4. Ketosis (2-3 days after beginning fasting): The low levels of insulin reached during fasting stimulate lipolysis, the breakdown of fat for energy. The storage form of fat, known as triglycerides, is broken into the glycerol backbone and three fatty acid chains. Glycerol is used for gluconeogenesis. Fatty acids may be used for directly for energy by many tissues in the body, but not the brain. Ketone bodies, capable of crossing the blood-brain barrier, are produced from fatty acids for use by the brain. After four days of fasting, approximately 75 per cent of the energy used by the brain is provided by ketones. The two major types of ketones produced are beta hydroxybutyrate and acetoacetate, which can increase over 70 fold during fasting.

5. Protein conservation phase (5 days): High levels of growth hormone maintain muscle mass and lean tissues. The energy for maintenance of basal metabolism is almost entirely met by the use of free fatty acids and ketones. Increased norepinephrine (adrenalin) levels prevent the decrease in metabolic rate.

These stages, cumulatively lead up to the body utilising its stored fat for energy, in the absence of its preferred energy source, glucose. The elevated growth hormone levels ensure that muscle tissue is preserved during the fasting stage.

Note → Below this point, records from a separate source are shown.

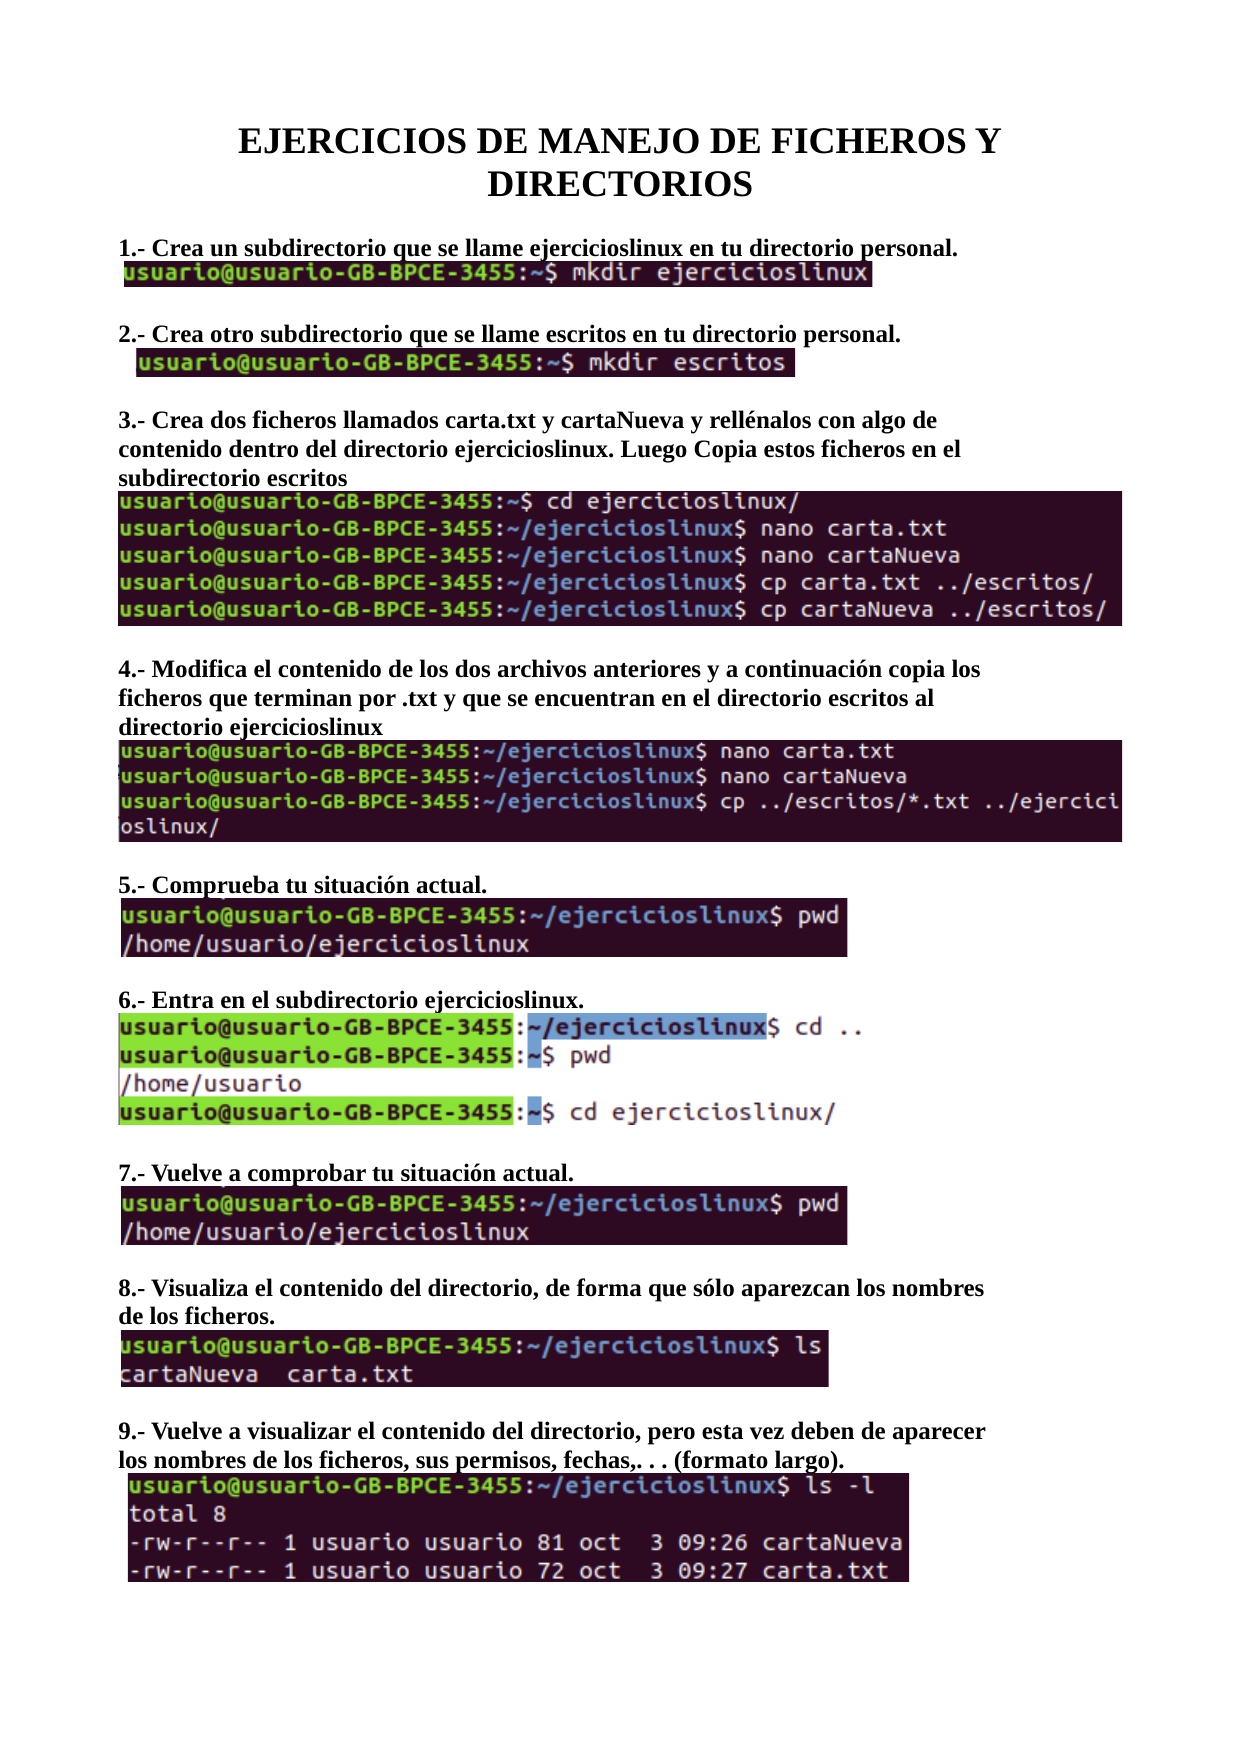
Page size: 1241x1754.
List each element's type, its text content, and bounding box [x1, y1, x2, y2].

text 4.- Modifica el contenido de los dos archivos anteriores y a continuación copia los [118, 654, 1122, 683]
text 3.- Crea dos ficheros llamados carta.txt y cartaNueva y rellénalos con algo de [118, 406, 1122, 434]
text de los ficheros. [118, 1301, 1122, 1330]
text 2.- Crea otro subdirectorio que se llame escritos en tu directorio personal. [118, 319, 1122, 348]
text DIRECTORIOS [118, 161, 1122, 204]
picture [121, 1186, 848, 1245]
picture [118, 1013, 875, 1125]
text los nombres de los ficheros, sus permisos, fechas,. . . (formato largo). [118, 1445, 1122, 1474]
text 6.- Entra en el subdirectorio ejercicioslinux. [118, 985, 1122, 1014]
text 5.- Comprueba tu situación actual. [118, 870, 1122, 899]
text 9.- Vuelve a visualizar el contenido del directorio, pero esta vez deben de aparecer [118, 1416, 1122, 1445]
picture [135, 348, 795, 377]
text subdirectorio escritos [118, 463, 1122, 491]
text ficheros que terminan por .txt y que se encuentran en el directorio escritos al [118, 683, 1122, 712]
text 7.- Vuelve a comprobar tu situación actual. [118, 1158, 1122, 1186]
picture [124, 261, 873, 287]
picture [127, 1473, 910, 1582]
picture [118, 740, 1123, 842]
text directorio ejercicioslinux [118, 712, 1122, 740]
picture [118, 491, 1123, 626]
text contenido dentro del directorio ejercicioslinux. Luego Copia estos ficheros en el [118, 434, 1122, 463]
picture [121, 1330, 829, 1387]
text EJERCICIOS DE MANEJO DE FICHEROS Y [118, 118, 1122, 161]
text 8.- Visualiza el contenido del directorio, de forma que sólo aparezcan los nombres [118, 1273, 1122, 1301]
picture [121, 898, 848, 957]
text 1.- Crea un subdirectorio que se llame ejercicioslinux en tu directorio personal. [118, 233, 1122, 262]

The Ramadan fast is one of the most widely followed kinds of intermittent fasting, which consists of fasting from sunrise to sunset. An important lesson can be learned from the practice of Ifthar followed by Muslims undertaking Ramadan fasting — always break your fast with a light meal, consisting mostly of fruit.

The epidemic of unhealthy weight cannot be ignored, and finding convenient ways to lose weight is gaining importance. An intermittent fasting diet is a simple, effective and healthy way to shed that extra fat, and take you one step closer to your dream body.